* Begin *

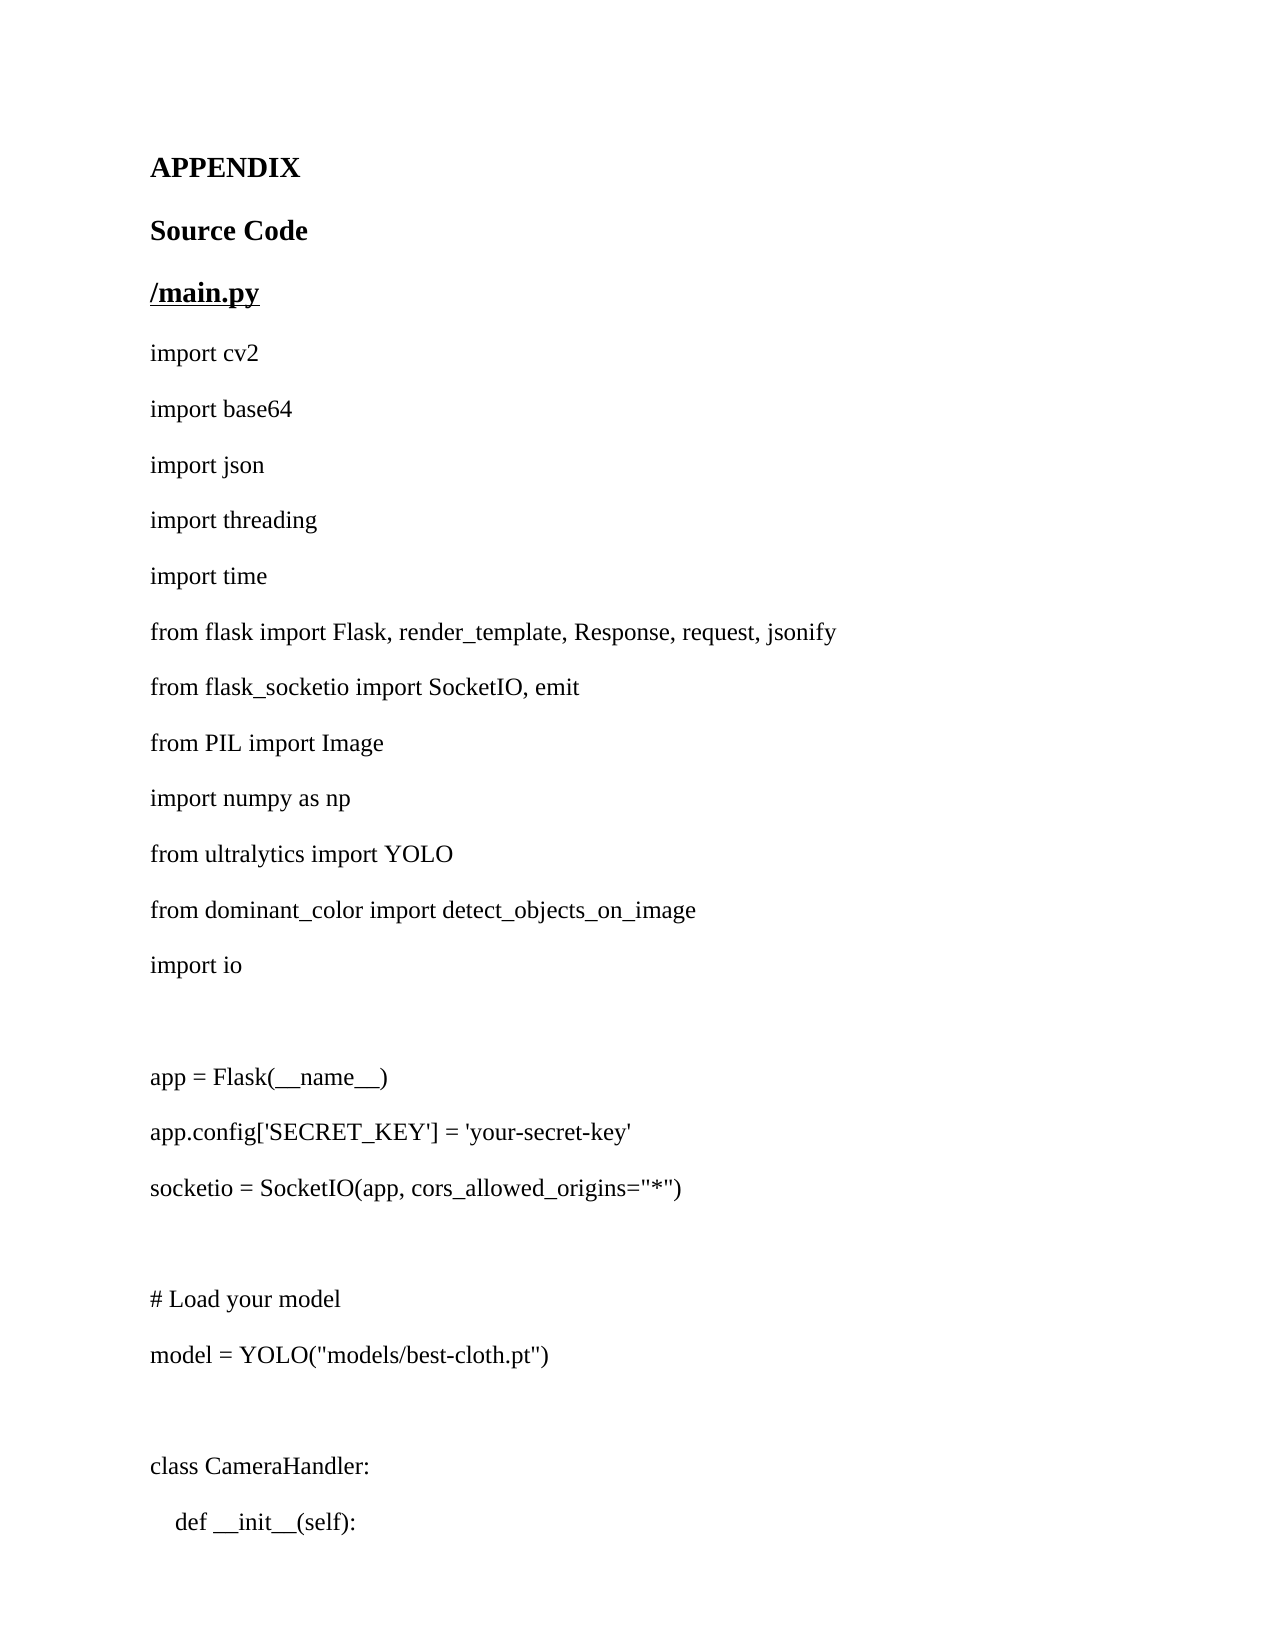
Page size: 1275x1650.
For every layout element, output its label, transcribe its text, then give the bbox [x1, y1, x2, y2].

text from PIL import Image [150, 728, 1125, 757]
text import time [150, 561, 1125, 590]
text import base64 [150, 394, 1125, 423]
text import threading [150, 505, 1125, 534]
text import numpy as np [150, 783, 1125, 812]
text model = YOLO("models/best-cloth.pt") [150, 1340, 1125, 1368]
text class CameraHandler: [150, 1451, 1125, 1480]
text from dominant_color import detect_objects_on_image [150, 895, 1125, 923]
text APPENDIX [150, 150, 1125, 183]
text socketio = SocketIO(app, cors_allowed_origins="*") [150, 1173, 1125, 1202]
text app.config['SECRET_KEY'] = 'your-secret-key' [150, 1117, 1125, 1146]
text from ultralytics import YOLO [150, 839, 1125, 868]
text from flask import Flask, render_template, Response, request, jsonify [150, 617, 1125, 645]
text def __init__(self): [150, 1507, 1125, 1535]
text from flask_socketio import SocketIO, emit [150, 672, 1125, 701]
text /main.py [150, 276, 1125, 309]
text app = Flask(__name__) [150, 1062, 1125, 1090]
text import json [150, 450, 1125, 478]
text Source Code [150, 213, 1125, 246]
text # Load your model [150, 1284, 1125, 1313]
text import cv2 [150, 338, 1125, 367]
text import io [150, 950, 1125, 979]
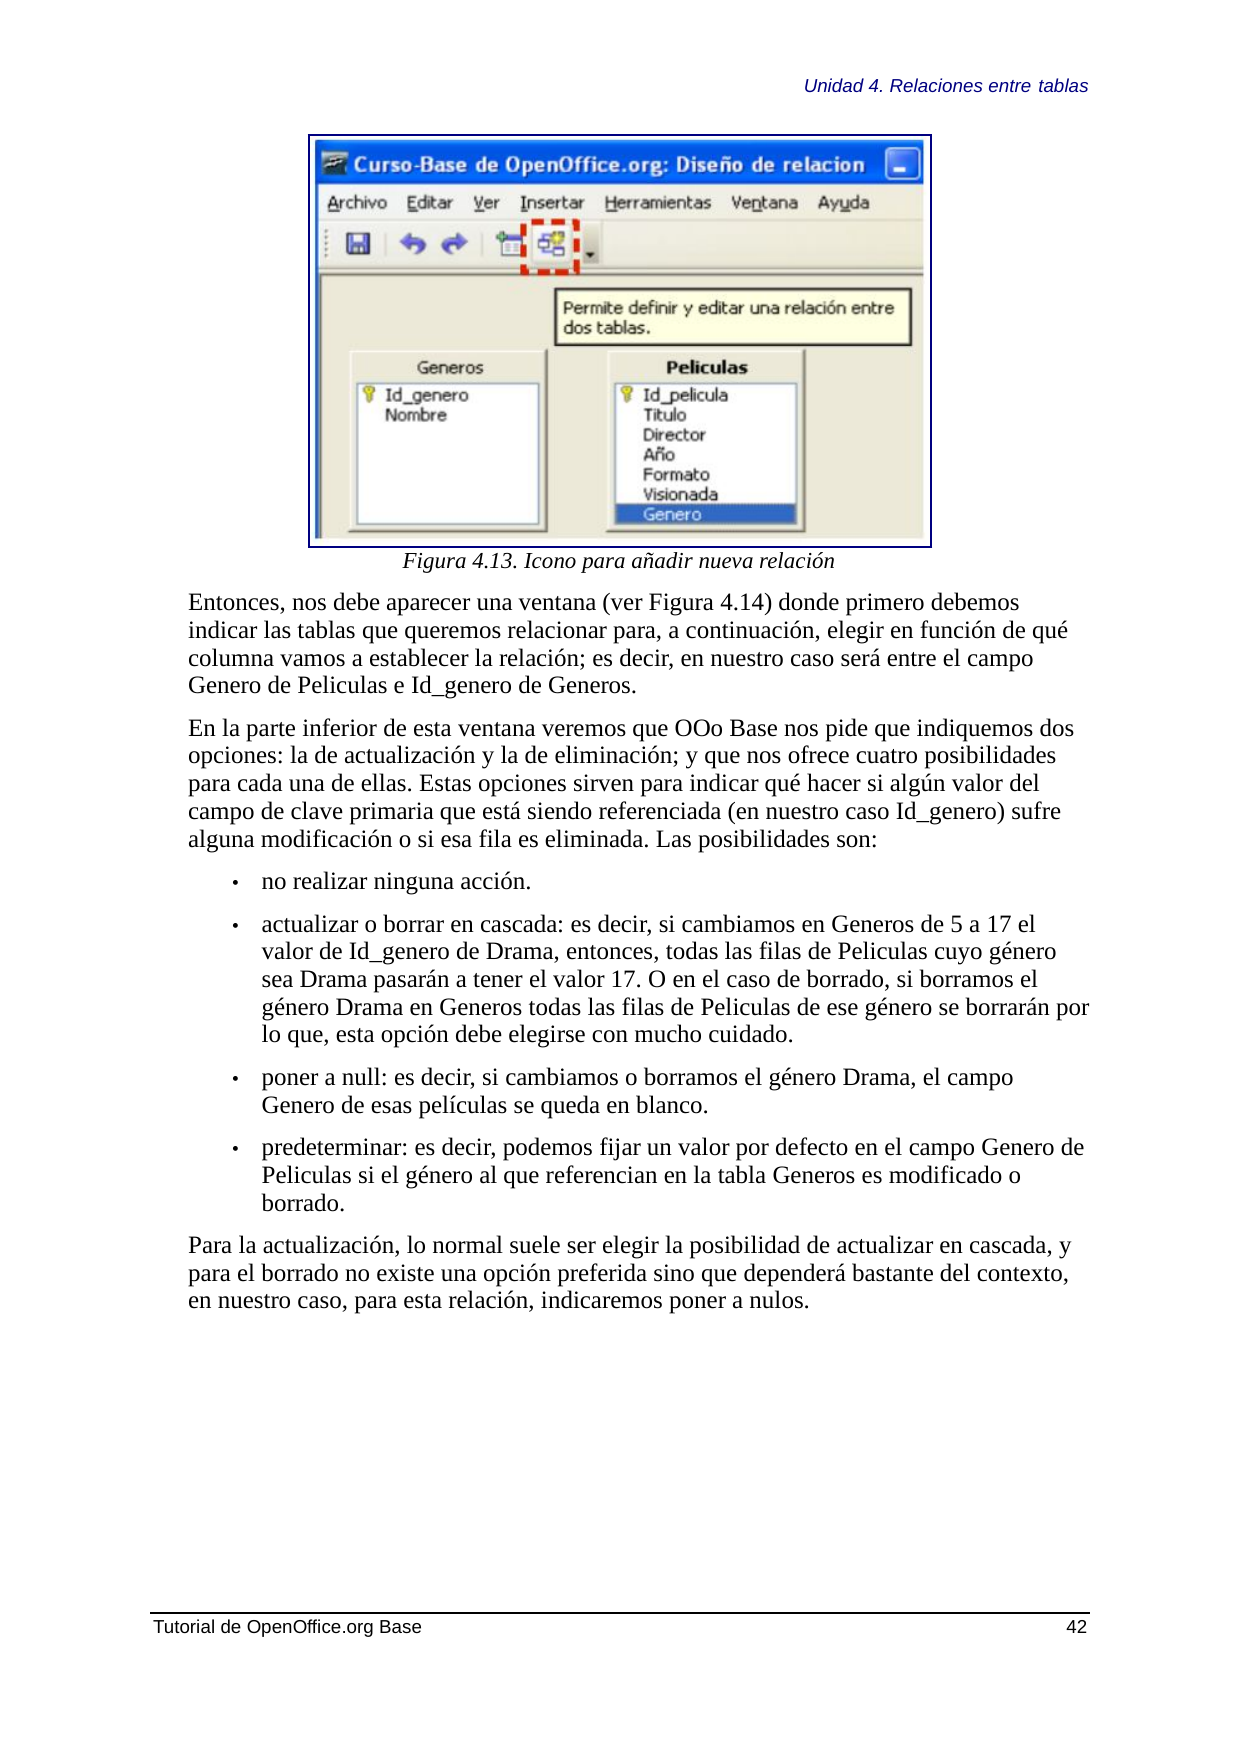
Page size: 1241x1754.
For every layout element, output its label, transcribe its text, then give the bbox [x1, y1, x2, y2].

text Para la actualización, lo normal suele ser elegir la posibilidad de actualizar en cascada, y para el borrado no existe una opción preferida sino que dependerá bastante del contexto, en nuestro caso, para esta relación, indicaremos poner a nulos. [188, 1231, 1090, 1314]
list actualizar o borrar en cascada: es decir, si cambiamos en Generos de 5 a 17 el valor de Id_genero de Drama, entonces, todas las filas de Peliculas cuyo género sea Drama pasarán a tener el valor 17. O en el caso de borrado, si borramos el género Drama en Generos todas las filas de Peliculas de ese género se borrarán por lo que, esta opción debe elegirse con mucho cuidado. [232, 910, 1090, 1048]
list predeterminar: es decir, podemos fijar un valor por defecto en el campo Genero de Peliculas si el género al que referencian en la tabla Generos es modificado o borrado. [232, 1133, 1090, 1216]
list poner a null: es decir, si cambiamos o borramos el género Drama, el campo Genero de esas películas se queda en blanco. [232, 1063, 1090, 1118]
text En la parte inferior de esta ventana veremos que OOo Base nos pide que indiquemos dos opciones: la de actualización y la de eliminación; y que nos ofrece cuatro posibilidades para cada una de ellas. Estas opciones sirven para indicar qué hacer si algún valor del campo de clave primaria que está siendo referenciada (en nuestro caso Id_genero) sufre alguna modificación o si esa fila es eliminada. Las posibilidades son: [188, 714, 1090, 852]
text Entonces, nos debe aparecer una ventana (ver Figura 4.14) donde primero debemos indicar las tablas que queremos relacionar para, a continuación, elegir en función de qué columna vamos a establecer la relación; es decir, en nuestro caso será entre el campo Genero de Peliculas e Id_genero de Generos. [188, 588, 1090, 699]
text Figura 4.13. Icono para añadir nueva relación [150, 134, 1090, 573]
picture [310, 136, 930, 546]
list no realizar ninguna acción. [232, 867, 1090, 895]
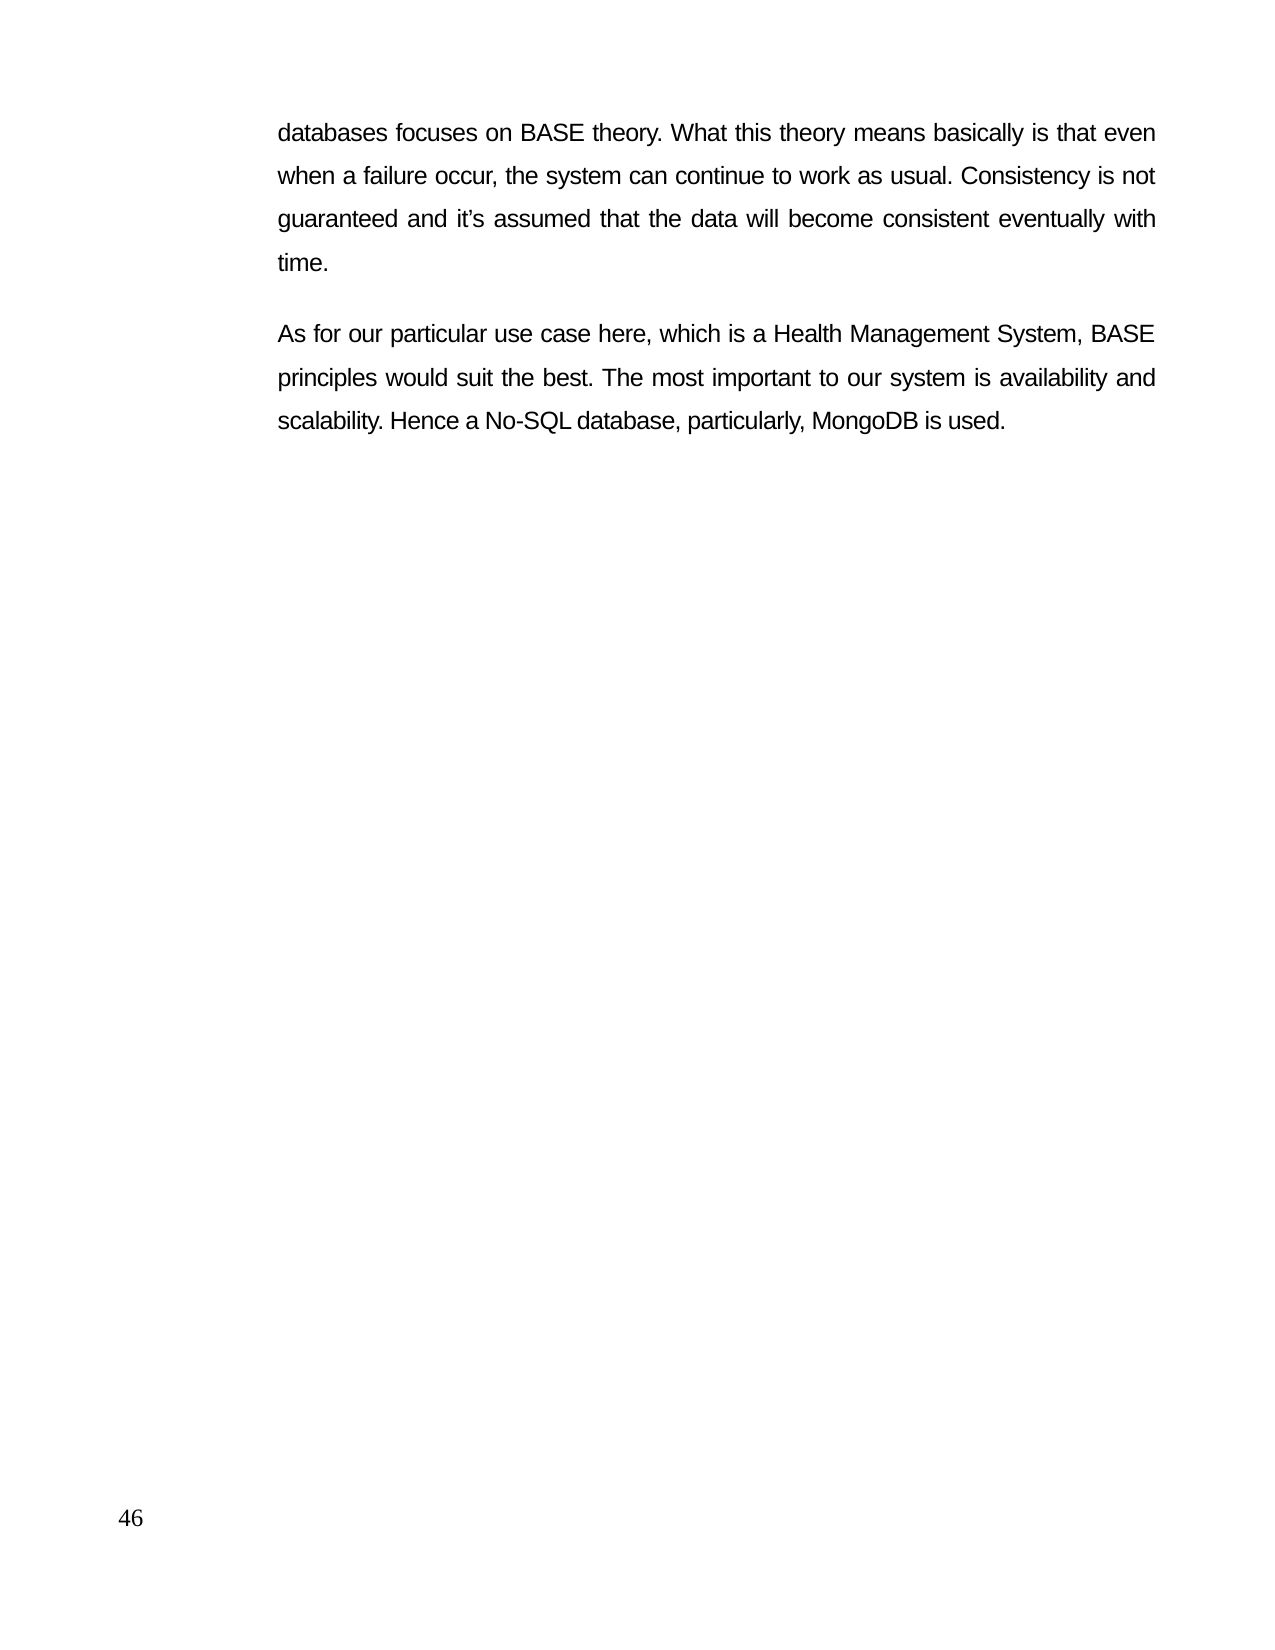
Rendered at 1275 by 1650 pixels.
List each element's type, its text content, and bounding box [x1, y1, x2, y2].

* End *

> **Task goal**: Could you give back, unchanged, the part of the items above that opens with the line containing "text from PIL" and closes with the line containing "text class CameraHandler: [150, 1451, 1125, 1480]", both of those lines included?

> **The answer**:
text from PIL import Image [150, 728, 1125, 757]
text import time [150, 561, 1125, 590]
text import base64 [150, 394, 1125, 423]
text import threading [150, 505, 1125, 534]
text import numpy as np [150, 783, 1125, 812]
text model = YOLO("models/best-cloth.pt") [150, 1340, 1125, 1368]
text class CameraHandler: [150, 1451, 1125, 1480]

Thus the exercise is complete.